I shuttled off meat from my freezer to a friend who had power and a neighbor who had a generator, and other than that, let’s just say the chickens had a really good day the day I cleaned out the refrigerator. I now have practically no food, but the freezer, it looks so clean. I started out with a bag of ice that I had when the power went out. When that melted, it was early in the power outage days and there was no ice available anywhere. You couldn’t beg, borrow, or steal a bag of ice around here.
I didn’t have a generator. We had a generator at Stringtown Rising, but it wasn’t mine. I tried a number of times to pull-start that generator, but was never able to do it, so I knew when I got my own, a pull-start model would not be a good idea. A generator of my own has been on my to-do list, but an extended power outage in the summer hadn’t occurred to me. Our extended power outages here are in the winter. I’ve been preparing for winter for months–mostly for the animals. I was putting off my human winter preparation (such as a generator) until after I’d taken care of the animals’ needs.
But it’s pretty hot here. We’re having a heatwave.
It’s been hard to find anything here–generators, power cords, you can almost forget it. And ice–ha. A new Cabela’s is opening in Charleston soon. They got in a couple trucks of generators and the city let them “open” on the sidewalk and sell generators right out of the truck.
This beautiful generator came home with me on Day Six, when I’d finally had enough.
I’m camped out in the studio.
There is a window a/c unit here–my only source of air conditioning. I can’t run the central air in the house on the generator. In the studio, I have hot water (gas water heater, nothing on it requires electricity, and there is a shower in the studio bathroom), gas stoves, a TV, a refrigerator, and light. Yay! Life improved immensely after I brought home the generator.
Best part of it? It has a push-button start!!!!

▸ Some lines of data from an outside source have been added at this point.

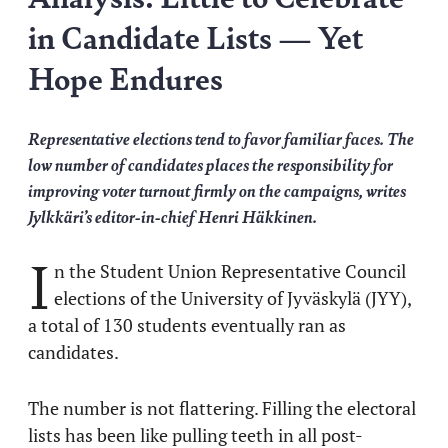
in Candidate Lists — Yet
Hope Endures
Representative elections tend to favor familiar faces. The
low number of candidates places the responsibility for
improving voter turnout firmly on the campaigns, writes
Jylkkäri’s editor-in-chief Henri Häkkinen.
I
n the Student Union Representative Council
elections of the University of Jyväskylä (JYY),
a total of 130 students eventually ran as
candidates.
The number is not flattering. Filling the electoral
lists has been like pulling teeth in all post-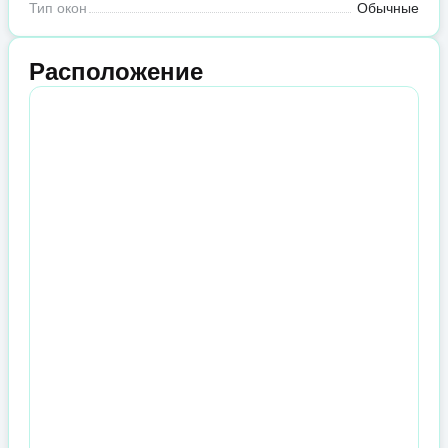
Тип окон
Обычные
Расположение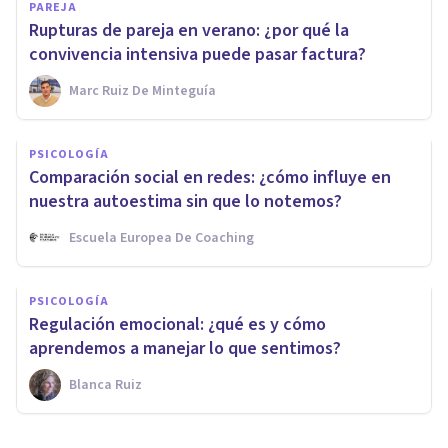
PAREJA
Rupturas de pareja en verano: ¿por qué la
convivencia intensiva puede pasar factura?
Marc Ruiz De Minteguía
PSICOLOGÍA
Comparación social en redes: ¿cómo influye en
nuestra autoestima sin que lo notemos?
Escuela Europea De Coaching
PSICOLOGÍA
Regulación emocional: ¿qué es y cómo
aprendemos a manejar lo que sentimos?
Blanca Ruiz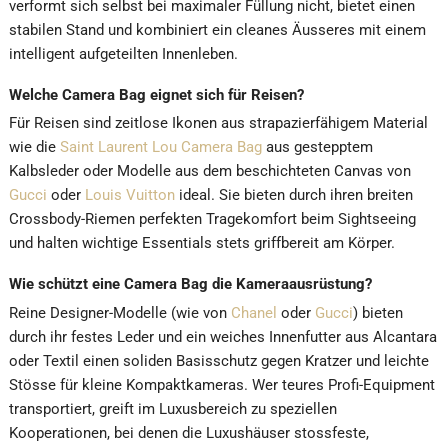
verformt sich selbst bei maximaler Füllung nicht, bietet einen
stabilen Stand und kombiniert ein cleanes Äusseres mit einem
intelligent aufgeteilten Innenleben.
Welche Camera Bag eignet sich für Reisen?
Für Reisen sind zeitlose Ikonen aus strapazierfähigem Material
wie die
Saint Laurent Lou Camera Bag
aus gestepptem
Kalbsleder oder Modelle aus dem beschichteten Canvas von
Gucci
oder
Louis Vuitton
ideal. Sie bieten durch ihren breiten
Crossbody-Riemen perfekten Tragekomfort beim Sightseeing
und halten wichtige Essentials stets griffbereit am Körper.
Wie schützt eine Camera Bag die Kameraausrüstung?
Reine Designer-Modelle (wie von
Chanel
oder
Gucci
) bieten
durch ihr festes Leder und ein weiches Innenfutter aus Alcantara
oder Textil einen soliden Basisschutz gegen Kratzer und leichte
Stösse für kleine Kompaktkameras. Wer teures Profi-Equipment
transportiert, greift im Luxusbereich zu speziellen
Kooperationen, bei denen die Luxushäuser stossfeste,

I picked up Morgan from the airport on Friday. Ross came home last night for the weekend. Weston came home today. Thinking ahead to winter preparation for PEOPLE now, Ross made a wiring alteration so that I can run the fan on my furnace in the house. I will be able to plug it in to my generator now and run heat in the house during a winter power outage.
We’re sleeping on the floor in the studio.
I pulled the mattress out of the loveseat sleeper sofa in the house and brought it over so this is my “studio” bed.
(Notice I didn’t even bother to bring a sheet.)
We’re doing okay.
It was today before I put together the cords I needed to get the satellite internet box in the back upstairs bedroom in the house connected to the generator at the studio. You can’t buy heavy duty extension cords around here right now. I had to borrow.
I change around what is hooked up to the generator, and I’m running a really long line to the satellite internet box and router, so I won’t leave that on all the time, but I wanted to get up a post to update you. Thank you for all the comments you left. I appreciate it!!! I will be back when I can. I don’t know when I’ll have normal electric power again. They say maybe Sunday night, but they are also starting to make noises about later, Tuesday or Wednesday.
Or, you know, never.
But we’re fine. In fact, under the circumstances, we’re doing more than fine.
I have my three kids home, and we have enough generator power to be comfortable. I feel downright fortunate.